Kamis, 27 Februari 2014

Tentang Seseorang yang Memaafkan Tuhan



Jun Nizami

Tentang Seseorang yang Memaafkan Tuhan


Pada mulanya mungkin memang kata, kemudian
Waktu bercerita...

I

Ada seseorang menghadap pada pagi,
Pada mula hari. Menyambut kabut yang datang,
Memandang sungai yang pergi, seraya bernyanyi,
Tentang hidup, sebagai sebuah melodi
Yang muskil dimengerti:

Kalau saja saya tak ada, Embun, Daun-daun cantigi.
Tuhan, bunga-bunga, tentu tak ada.

Tetapi nyanyi akan berhenti, dan kabut pergi.
Putih yang terhapus. Langit yang misterius.
Lanskap demi lanskap yang tersingkap, dan ia mengerti
Ia takkan pernah mengerti:

Tuhanku, alangkah lengkap, keberadaan dan keabadian
Begini menyekap

Apakah Kun untuk sesuatu yang takkan ada?

II

Tetapi hidup adalah igauan panjang, yang ia pikir, mungkin,
Tak mesti ia mengerti; Bagaimana Tuhan memerintah;
Gugusan bintang yang indah; Bulan yang berputar
Sesuai manzilah; Dan bagaimana manusia pertama,
Yang pasrah –diutus, dari galaksi yang entah.

III

Ia teringat pada sepotong percakapan:

-         Tak ada yang tak mungkin untuk Tuhan, Anak Muda!

+        Kita terlanjur ada.
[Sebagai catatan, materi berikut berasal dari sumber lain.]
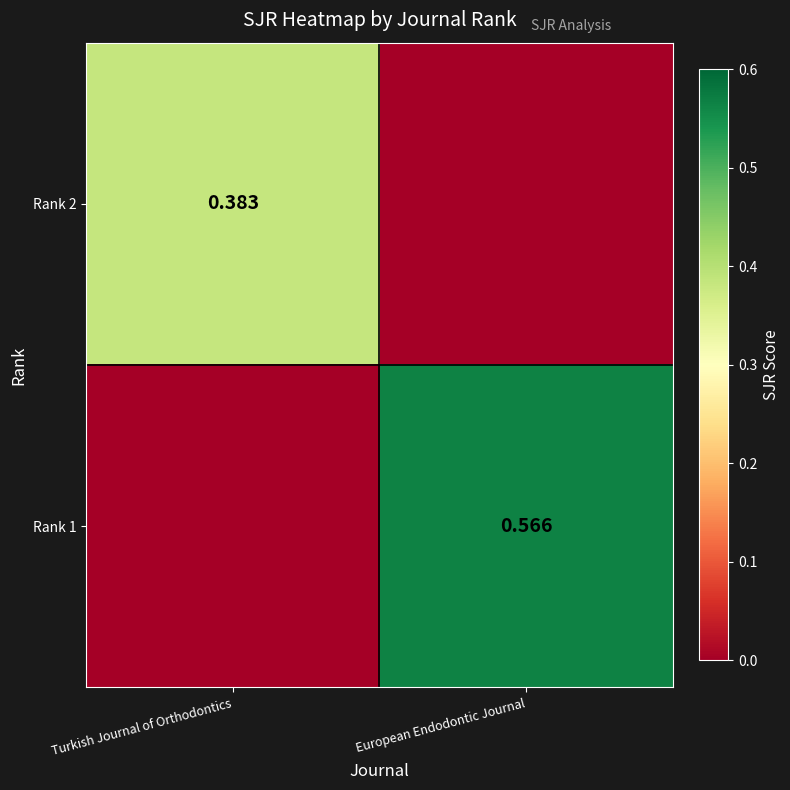

Is the value of Rank 2 at Turkish Journal of Orthodontics greater than the value of Rank 1 at European Endodontic Journal?

No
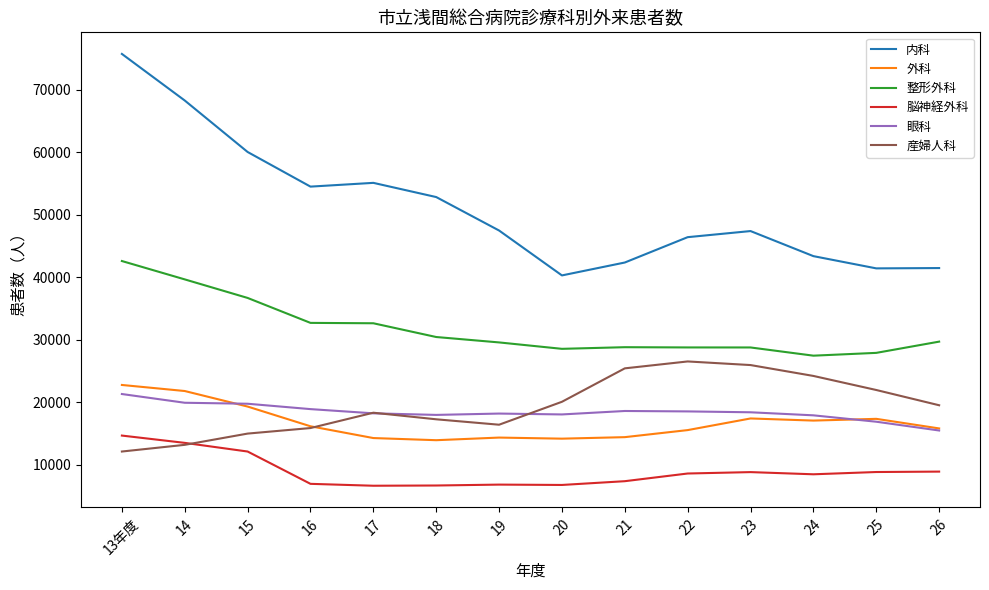

Which category has the lowest value in the 産婦人科 series?

13年度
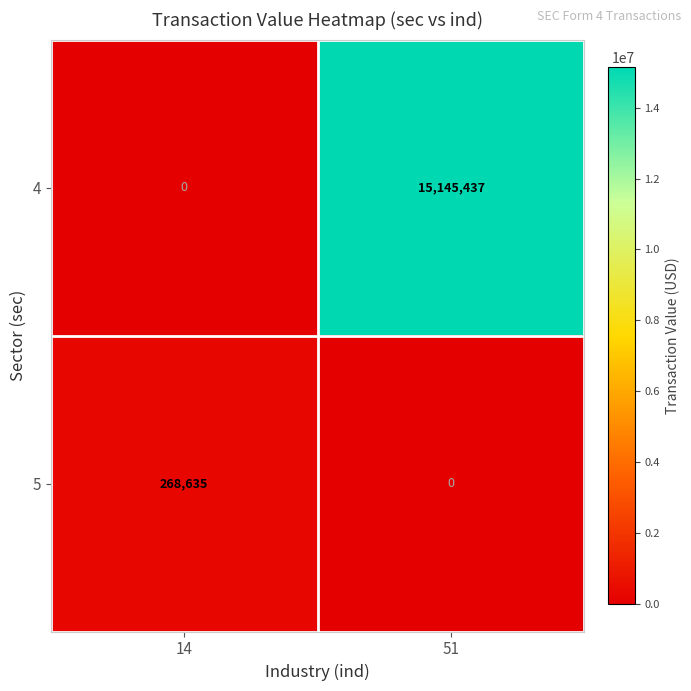

Reading left to right, transcribe all the data shown in this chart.

4: 0	15145437
5: 268635	0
Lalu mungkinkah Ia bisa membuat
          Kita jadi tak pernah ada. Tak pernah ada, Pak Tua?

IV

Ya, ia akhirnya jadi teringat juga pada seorang Pak Tua,
Suatu ketika,  dengan sebuah nasihat, yang telah tua pula,

"Tak ada pilihan, selalu, selain memaafkan
Dan berdamai dengan dirimu."

Ia jadi waswas, karena tahu, ada waktu –yang waktu itu
Membuat nasihat-nasihat semacam itu menjadi terasa
Naif lagi lucu.

"Saya kira, Pak Tua," ucapnya, "selalu ada dua
Pilihan yang tersedia: Yang pertama, pilih pilihan yang kedua.
Yang kedua, pilih pilihan yang pertama." Mengejek sebenarnya.
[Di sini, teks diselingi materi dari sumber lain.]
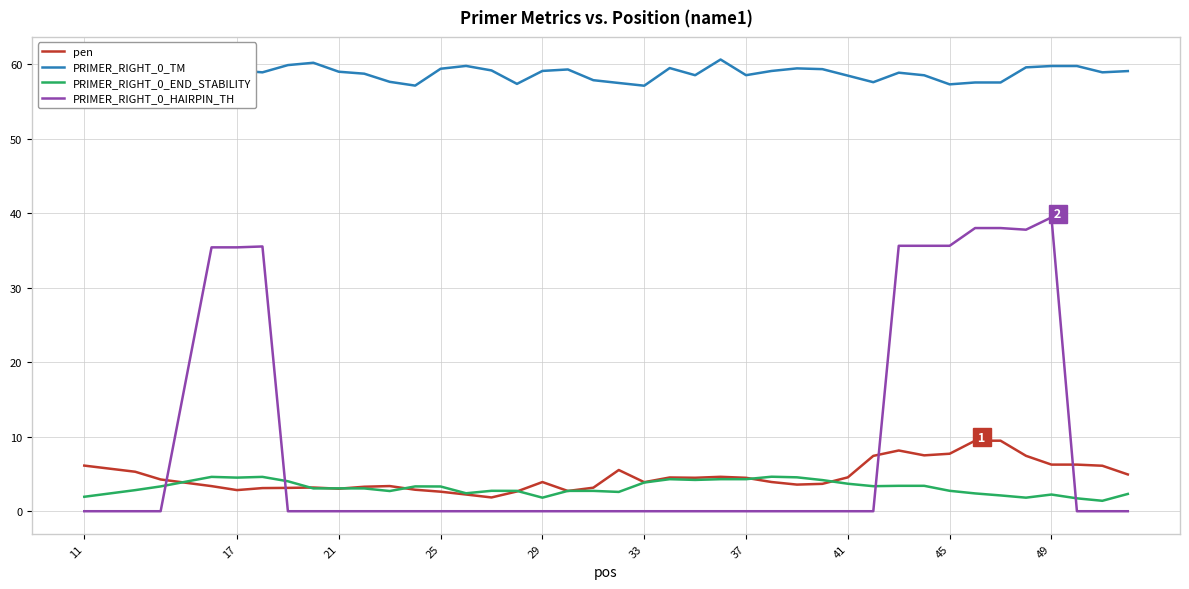

True or false: PRIMER_RIGHT_0_END_STABILITY and PRIMER_RIGHT_0_TM cross at least once.

False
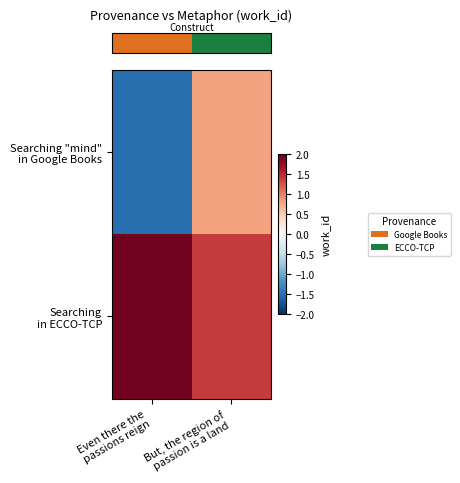

What is the spread (max minus min) of values at But, the region of
passion is a land?

0.6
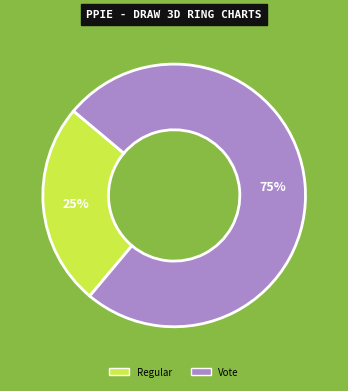

Does any single category account for the majority?

Yes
Meski memang, akhirnya, bertahun-tahun kemudian,
Ia (barangkali terpaksa) percaya, berkata,

"Telah kuterima diriku, sebagaimana daun-daun
Menerima embun. Jendela menerima pagi. Telah kuterima
keberadaanku: Kutukan. Telah kumaafkan Tuhan."

V

Tetapi segalanya akan berhenti, dan kabut pergi.
Putih yang terhapus. Langit yang misterius.
Lanskap demi lanskap yang tersingkap, dan ia mengerti
Ia takkan pernah mengerti:

Tetapi selalu terdengar seseorang berseru
Dari dalam tubuhku, seperti dalam Matius,
Dari luka-luka Kristus:

Tuhanku, Tuhanku, kenapa Kamu mempermainkanku?